Enrique Ramos, Jose E. Roman, Agustín Abarca, Rafael Miró, Juan A. Bermejo, Alberto Ortego, Jose M. Posada
Nuclear Science and Engineering | Volume 187 | Number 3 | September 2017 | Pages 254-267
Technical Paper | doi.org/10.1080/00295639.2017.1320892
Articles are hosted by Taylor and Francis Online.
Thanks to advances in computer technology, it is feasible to obtain detailed reactor core descriptions for safety analysis of the light water reactor (LWR), in order to represent realistically the fuel elements design, as is the case for three-dimensional coupled simulations for local neutron kinetics and thermal hydraulics. This scenario requires an efficient thermal-hydraulic code that can produce a response in a reasonable time for large-scale, detailed models. In two-fluid codes, such as the thermal-hydraulic subchannel code COBRA-TF, the time restriction is even more important, since the set of equations to be solved is more complex. We have developed a message passing interface parallel version of COBRA-TF, called pCTF. The parallel code is based on a cell-oriented domain decomposition approach, and performs well in models that consist of many cells. The Jacobian matrix is computed in parallel, with each processor in charge of calculating the coefficients related to a subset of the cells. Furthermore, the resulting system of linear equations is also solved in parallel, by exploiting solvers and preconditioners from PETSc.
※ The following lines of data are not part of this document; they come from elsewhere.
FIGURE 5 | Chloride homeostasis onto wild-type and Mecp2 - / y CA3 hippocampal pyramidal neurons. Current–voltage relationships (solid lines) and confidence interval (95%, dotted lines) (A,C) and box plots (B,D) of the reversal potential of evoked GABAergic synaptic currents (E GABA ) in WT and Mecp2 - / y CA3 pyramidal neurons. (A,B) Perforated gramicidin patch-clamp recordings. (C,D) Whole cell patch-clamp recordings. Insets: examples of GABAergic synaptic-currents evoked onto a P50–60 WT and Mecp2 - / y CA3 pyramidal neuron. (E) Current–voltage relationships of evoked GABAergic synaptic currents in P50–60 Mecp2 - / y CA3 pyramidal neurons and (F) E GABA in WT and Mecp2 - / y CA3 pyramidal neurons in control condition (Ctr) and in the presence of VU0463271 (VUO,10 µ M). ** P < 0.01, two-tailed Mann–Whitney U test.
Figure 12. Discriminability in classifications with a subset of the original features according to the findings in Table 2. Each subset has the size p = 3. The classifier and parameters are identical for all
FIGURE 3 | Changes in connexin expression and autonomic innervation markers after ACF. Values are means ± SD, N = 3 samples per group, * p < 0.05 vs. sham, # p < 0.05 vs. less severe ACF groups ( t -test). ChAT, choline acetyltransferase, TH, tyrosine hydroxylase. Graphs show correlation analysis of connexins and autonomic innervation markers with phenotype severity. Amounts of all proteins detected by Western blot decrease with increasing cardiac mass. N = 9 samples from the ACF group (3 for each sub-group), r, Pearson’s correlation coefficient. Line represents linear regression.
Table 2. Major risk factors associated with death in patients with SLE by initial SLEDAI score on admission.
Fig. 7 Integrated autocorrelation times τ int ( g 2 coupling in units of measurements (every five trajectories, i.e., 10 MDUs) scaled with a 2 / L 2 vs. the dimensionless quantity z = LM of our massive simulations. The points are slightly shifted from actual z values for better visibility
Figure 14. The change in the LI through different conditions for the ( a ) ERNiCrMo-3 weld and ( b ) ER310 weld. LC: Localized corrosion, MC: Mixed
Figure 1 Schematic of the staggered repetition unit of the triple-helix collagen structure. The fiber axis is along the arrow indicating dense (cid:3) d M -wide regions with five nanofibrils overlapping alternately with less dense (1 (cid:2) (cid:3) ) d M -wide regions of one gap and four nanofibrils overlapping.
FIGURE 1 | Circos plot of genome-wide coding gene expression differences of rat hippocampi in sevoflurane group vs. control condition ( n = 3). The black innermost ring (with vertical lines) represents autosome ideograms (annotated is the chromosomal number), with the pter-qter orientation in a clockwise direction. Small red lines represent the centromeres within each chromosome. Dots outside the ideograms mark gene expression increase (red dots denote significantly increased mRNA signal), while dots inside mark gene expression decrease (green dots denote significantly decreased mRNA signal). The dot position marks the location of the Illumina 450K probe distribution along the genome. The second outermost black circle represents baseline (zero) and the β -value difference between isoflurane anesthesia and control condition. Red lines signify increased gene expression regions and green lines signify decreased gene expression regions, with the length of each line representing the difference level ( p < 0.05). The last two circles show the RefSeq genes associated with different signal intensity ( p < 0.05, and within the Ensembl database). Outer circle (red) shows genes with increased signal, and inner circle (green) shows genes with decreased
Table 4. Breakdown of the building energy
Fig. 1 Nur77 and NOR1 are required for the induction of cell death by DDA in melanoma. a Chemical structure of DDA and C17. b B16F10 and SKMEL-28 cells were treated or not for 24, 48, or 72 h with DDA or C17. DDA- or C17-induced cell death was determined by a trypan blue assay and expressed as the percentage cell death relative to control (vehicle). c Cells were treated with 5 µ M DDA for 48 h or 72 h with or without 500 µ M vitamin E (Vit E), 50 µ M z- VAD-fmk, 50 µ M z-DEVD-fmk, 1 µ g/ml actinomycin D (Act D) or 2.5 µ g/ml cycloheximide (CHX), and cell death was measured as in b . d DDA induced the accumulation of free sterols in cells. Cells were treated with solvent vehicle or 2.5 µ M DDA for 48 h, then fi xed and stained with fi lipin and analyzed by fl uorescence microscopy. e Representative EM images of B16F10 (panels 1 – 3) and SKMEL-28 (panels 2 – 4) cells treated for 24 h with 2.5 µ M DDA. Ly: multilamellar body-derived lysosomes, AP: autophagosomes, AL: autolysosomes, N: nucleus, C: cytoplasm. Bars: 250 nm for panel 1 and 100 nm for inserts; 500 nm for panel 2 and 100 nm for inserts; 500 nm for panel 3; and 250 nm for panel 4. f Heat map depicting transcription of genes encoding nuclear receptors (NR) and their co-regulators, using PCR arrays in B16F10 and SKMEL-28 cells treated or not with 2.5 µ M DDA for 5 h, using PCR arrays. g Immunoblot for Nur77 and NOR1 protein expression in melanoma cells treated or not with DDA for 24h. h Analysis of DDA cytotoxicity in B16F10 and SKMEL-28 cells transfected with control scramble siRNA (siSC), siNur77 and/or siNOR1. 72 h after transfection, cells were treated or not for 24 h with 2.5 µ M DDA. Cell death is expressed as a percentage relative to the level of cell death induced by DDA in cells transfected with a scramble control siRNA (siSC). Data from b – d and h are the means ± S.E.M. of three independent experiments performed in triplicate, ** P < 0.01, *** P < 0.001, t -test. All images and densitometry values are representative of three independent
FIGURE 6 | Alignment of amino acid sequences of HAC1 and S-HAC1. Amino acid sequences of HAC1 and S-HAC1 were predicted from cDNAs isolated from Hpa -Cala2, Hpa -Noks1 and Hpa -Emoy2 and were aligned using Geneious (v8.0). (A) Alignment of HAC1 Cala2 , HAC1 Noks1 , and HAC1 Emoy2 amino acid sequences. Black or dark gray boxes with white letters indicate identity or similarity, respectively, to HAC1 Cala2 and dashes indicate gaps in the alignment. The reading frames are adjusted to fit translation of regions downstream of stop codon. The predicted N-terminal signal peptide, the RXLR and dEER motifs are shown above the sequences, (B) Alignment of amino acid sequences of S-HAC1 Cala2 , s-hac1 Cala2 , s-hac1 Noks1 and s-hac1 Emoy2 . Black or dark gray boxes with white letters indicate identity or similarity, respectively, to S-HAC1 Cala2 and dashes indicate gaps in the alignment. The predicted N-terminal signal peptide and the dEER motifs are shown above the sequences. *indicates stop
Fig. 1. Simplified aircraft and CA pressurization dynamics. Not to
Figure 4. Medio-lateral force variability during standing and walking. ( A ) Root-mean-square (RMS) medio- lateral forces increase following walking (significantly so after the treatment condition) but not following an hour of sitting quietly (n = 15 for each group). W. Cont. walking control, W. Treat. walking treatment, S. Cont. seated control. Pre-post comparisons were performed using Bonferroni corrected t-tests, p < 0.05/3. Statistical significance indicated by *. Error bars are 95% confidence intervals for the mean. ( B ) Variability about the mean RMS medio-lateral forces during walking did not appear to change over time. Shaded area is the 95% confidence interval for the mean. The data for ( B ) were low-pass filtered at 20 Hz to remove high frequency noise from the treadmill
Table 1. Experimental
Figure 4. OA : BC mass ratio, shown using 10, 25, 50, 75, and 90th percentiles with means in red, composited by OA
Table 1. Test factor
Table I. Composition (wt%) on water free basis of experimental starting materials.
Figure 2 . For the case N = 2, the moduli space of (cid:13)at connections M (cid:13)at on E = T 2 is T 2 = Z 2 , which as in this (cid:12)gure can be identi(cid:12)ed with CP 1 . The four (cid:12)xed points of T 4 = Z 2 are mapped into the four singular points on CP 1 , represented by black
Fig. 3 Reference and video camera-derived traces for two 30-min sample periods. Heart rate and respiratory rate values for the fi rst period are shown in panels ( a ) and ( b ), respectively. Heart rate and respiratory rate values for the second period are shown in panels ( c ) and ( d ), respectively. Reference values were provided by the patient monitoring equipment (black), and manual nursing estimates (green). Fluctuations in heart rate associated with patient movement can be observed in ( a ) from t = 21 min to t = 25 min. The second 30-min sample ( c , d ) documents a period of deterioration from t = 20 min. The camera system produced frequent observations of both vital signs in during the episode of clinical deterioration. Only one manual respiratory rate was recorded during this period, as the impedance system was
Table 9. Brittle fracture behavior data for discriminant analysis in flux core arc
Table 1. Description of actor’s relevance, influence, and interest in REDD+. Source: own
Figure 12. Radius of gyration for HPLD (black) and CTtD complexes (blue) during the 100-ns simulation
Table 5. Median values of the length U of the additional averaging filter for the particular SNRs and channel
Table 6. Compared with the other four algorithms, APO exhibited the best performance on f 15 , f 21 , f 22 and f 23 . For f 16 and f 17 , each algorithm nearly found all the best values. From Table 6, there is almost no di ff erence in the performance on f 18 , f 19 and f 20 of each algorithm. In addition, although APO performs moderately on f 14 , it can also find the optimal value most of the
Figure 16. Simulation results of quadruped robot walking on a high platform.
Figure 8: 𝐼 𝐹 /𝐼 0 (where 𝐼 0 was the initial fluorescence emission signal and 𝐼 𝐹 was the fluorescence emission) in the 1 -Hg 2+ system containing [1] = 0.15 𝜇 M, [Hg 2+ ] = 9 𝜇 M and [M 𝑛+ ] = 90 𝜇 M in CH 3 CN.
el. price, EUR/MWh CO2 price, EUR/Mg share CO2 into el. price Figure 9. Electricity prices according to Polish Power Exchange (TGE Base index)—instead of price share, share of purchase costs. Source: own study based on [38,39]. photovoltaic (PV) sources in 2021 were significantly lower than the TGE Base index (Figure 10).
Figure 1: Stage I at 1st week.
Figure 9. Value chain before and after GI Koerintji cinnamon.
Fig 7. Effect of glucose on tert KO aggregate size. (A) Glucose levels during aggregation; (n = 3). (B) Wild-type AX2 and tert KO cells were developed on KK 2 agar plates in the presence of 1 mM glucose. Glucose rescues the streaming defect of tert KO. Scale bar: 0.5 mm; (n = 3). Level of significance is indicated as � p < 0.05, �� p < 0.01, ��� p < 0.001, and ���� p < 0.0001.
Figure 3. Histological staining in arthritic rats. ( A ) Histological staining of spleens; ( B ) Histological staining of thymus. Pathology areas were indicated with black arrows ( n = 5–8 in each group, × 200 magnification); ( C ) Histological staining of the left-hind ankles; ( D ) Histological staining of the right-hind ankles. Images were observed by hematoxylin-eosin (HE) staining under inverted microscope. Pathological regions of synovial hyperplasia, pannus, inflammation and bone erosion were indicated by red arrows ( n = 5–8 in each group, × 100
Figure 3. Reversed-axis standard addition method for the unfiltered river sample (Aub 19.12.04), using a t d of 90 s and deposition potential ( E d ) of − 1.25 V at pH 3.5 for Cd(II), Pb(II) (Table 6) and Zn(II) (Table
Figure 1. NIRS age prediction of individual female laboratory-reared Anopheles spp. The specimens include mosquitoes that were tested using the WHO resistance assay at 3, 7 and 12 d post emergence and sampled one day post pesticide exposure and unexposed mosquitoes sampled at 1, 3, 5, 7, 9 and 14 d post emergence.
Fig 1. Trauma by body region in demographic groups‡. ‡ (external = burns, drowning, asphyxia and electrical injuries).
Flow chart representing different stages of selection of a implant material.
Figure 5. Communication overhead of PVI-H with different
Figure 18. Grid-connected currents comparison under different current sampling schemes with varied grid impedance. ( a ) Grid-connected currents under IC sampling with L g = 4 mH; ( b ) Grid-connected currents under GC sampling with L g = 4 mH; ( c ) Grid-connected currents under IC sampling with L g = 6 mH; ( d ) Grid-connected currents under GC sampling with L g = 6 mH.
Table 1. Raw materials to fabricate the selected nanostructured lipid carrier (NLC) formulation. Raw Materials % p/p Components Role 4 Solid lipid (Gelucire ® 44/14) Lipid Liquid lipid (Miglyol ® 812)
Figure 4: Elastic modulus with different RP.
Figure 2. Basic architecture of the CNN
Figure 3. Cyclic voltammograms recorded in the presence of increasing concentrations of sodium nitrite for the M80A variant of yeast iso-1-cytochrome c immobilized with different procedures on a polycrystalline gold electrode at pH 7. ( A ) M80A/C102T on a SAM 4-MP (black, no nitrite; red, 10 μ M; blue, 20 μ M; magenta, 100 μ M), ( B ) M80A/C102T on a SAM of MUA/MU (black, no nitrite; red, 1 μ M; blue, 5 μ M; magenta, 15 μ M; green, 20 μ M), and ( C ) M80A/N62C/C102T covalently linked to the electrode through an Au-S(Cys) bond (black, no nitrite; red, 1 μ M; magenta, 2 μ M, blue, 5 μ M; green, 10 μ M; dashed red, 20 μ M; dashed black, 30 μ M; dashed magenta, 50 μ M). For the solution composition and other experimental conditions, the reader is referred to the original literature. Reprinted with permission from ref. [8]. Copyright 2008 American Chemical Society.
The goal of this study is to demonstrate the capability of the recently developed pCTF/PARCS coupled code to simulate large cores with a pin-by-pin level of detail in an acceptable computational time, using for this purpose two control rod drop operational transients that took place in the core of a three-loop pressurized water reactor. As a result, the main safety parameters of the core hot channel have been calculated by the coupled code in a pin level of detail, obtaining best estimate results for this transient.